Diğer taraftan, hâl böyleyken, baştan beri Filistin'e gerek imparatorluk döneminde gerek cumhuriyet döneminde hep bir kardeşlik davası bakımından bakılmış ve doğrudan kendi millî davamız olarak görülmüştür, tıpkı Kıbrıs davası gibi. Ama son dönemde bu, biraz iç politikada kullanılır hâle gelmiştir, biraz genel politikadan, o millî dava oluşundan vazgeçilerek iç politikada kullanılır hâle gelmiştir.

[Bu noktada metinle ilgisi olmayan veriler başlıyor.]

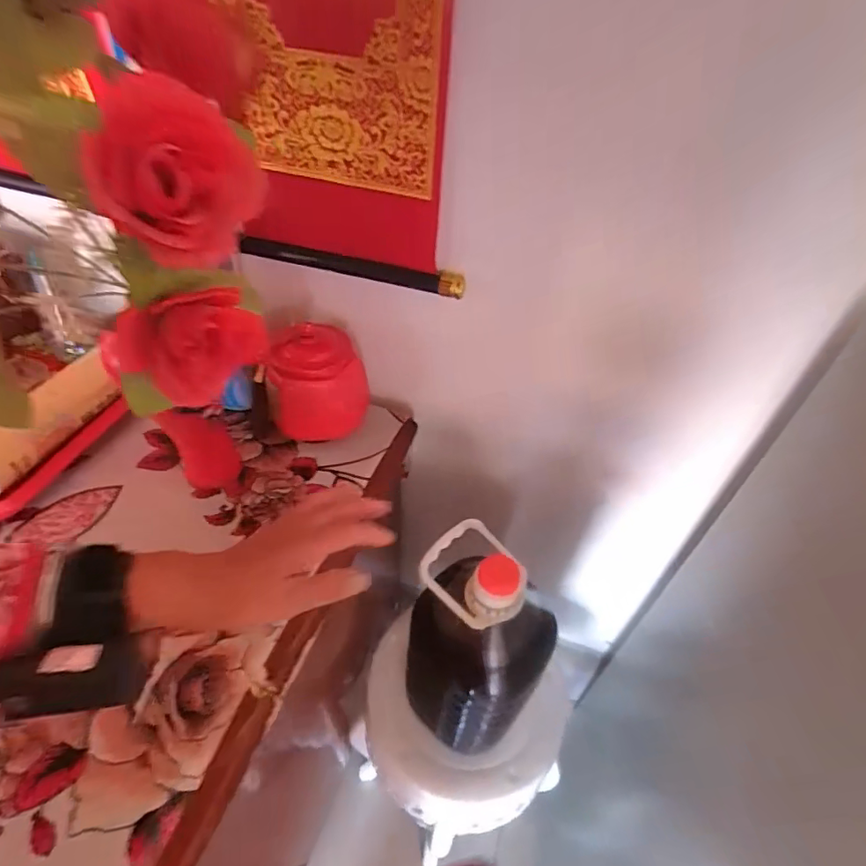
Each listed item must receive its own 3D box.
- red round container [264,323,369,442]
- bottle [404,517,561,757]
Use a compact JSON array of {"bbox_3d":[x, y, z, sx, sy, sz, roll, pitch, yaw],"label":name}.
[{"bbox_3d":[-0.132,-0.057,0.583,0.094,0.114,0.087,2,45,-2],"label":"red round container"},{"bbox_3d":[0.051,0.251,0.594,0.147,0.317,0.130,24,49,19],"label":"bottle"}]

Mesela, bu hususta, iç politikada kullanılır hâle gelmesini bir Sayın Bakanımız şöyle dile getiriyor: "İsrail en büyük zaferini AKP sayesinde kazandı. Birleşmiş Milletlerin Uluslararası Atom Enerjisi Kurumunda 'İsrail'in nükleer kapasitesi var mı yok mu?' oylamasında Türk delegasyonu çekimser kaldı. 2010 Mayısında da Türkiye, İsrail'in OECD üyeliğini onayladı. Veto ettiğimiz takdirde üye olması mümkün değildi. Daha önce birçok ülke veto etmişti. Otel lobisinde, Birleşmiş Milletlerde, OECD salonlarında (....)(*) demek marifet değil. Sayın Başbakanın kalbi 'Ali' diyor, dili 'Muaviye' diyor." diye söylüyor Sayın Numan Kurtulmuş Bakanımız.

Diğer taraftan, bir daha, şimdi, birtakım soruları sormak icap ediyor. Birinci soru: İsrail NATO tatbikatlarına katılmıyordu biliyorsunuz. Ama bu veto hangi Hükûmet döneminde kaldırılmıştır ve hangi Hükûmet dönemindeki kararla, İsrail, NATO tatbikatlarına katılır hâle gelmiştir? Filistinliler bizim kardeşimiz, İsrail de onları katlediyor.

Yine "Tepkim İsrail Başkanına değil, moderatöredir." diye kim söyledi?

"İsrail'de nükleer silah var mı?" diye yapılan anlaşmada Türkiye çekimser kalarak kime destek verdi?

ABD Yahudi lobisinden "Davut Yıldızı Ödülü"nü alan dünyada tek Müslüman kimdir?

Dolayısıyla, değerli milletvekilleri, bu tür şeyleri çoğaltmak mümkün. Burada incitmek amacıyla filan söylemiyorum. Bu millî davaları, gerek Kıbrıs davası gibi gerek Filistin davası gibi davaları doğru yerine oturtmalıyız, kardeşlik hukukuyla bunların savunucuları olmalıyız, bunları da iç politikada malzeme yapmamalıyız.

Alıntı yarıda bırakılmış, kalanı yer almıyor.